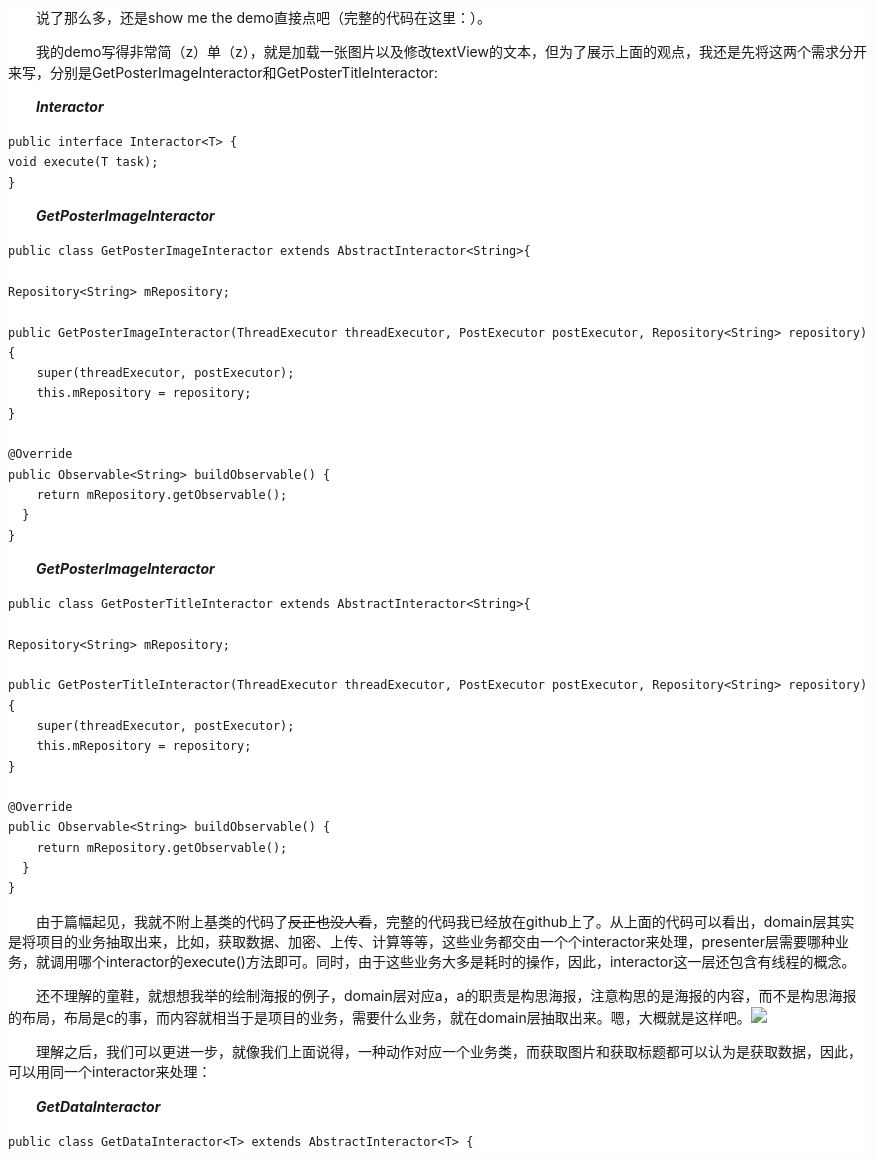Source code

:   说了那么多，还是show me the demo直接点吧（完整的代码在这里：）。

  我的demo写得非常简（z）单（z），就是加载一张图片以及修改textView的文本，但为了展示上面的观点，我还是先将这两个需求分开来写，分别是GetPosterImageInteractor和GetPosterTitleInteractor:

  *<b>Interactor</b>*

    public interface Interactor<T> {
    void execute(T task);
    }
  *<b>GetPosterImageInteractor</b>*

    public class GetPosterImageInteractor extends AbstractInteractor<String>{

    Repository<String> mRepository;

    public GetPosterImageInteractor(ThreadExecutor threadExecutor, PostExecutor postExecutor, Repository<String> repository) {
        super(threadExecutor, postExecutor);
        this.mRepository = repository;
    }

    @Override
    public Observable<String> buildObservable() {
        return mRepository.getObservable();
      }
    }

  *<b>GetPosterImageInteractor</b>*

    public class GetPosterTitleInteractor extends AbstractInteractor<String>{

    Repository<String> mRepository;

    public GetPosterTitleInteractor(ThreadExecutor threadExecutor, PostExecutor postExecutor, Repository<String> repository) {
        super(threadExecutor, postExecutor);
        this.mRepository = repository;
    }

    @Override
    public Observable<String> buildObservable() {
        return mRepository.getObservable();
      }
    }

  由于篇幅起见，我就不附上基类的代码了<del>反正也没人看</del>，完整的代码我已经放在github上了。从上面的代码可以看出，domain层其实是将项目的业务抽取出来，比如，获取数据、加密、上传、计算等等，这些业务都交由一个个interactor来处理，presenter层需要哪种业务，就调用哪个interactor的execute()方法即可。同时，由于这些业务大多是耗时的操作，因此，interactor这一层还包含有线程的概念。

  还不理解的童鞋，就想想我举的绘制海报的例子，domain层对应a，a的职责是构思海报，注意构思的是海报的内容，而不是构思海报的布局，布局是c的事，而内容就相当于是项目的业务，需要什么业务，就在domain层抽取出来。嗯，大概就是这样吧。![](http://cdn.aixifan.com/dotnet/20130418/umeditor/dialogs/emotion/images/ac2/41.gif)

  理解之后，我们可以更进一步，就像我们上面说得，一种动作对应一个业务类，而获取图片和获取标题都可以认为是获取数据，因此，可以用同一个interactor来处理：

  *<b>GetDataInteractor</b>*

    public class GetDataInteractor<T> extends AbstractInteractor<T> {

TASK TO CARRY OUT:
Pull out each line of the data above that contains the string "postExecutor", and copy every such line in full.

ANSWER SECTION:
    public GetPosterImageInteractor(ThreadExecutor threadExecutor, PostExecutor postExecutor, Repository<String> repository) {
        super(threadExecutor, postExecutor);
    public GetPosterTitleInteractor(ThreadExecutor threadExecutor, PostExecutor postExecutor, Repository<String> repository) {
        super(threadExecutor, postExecutor);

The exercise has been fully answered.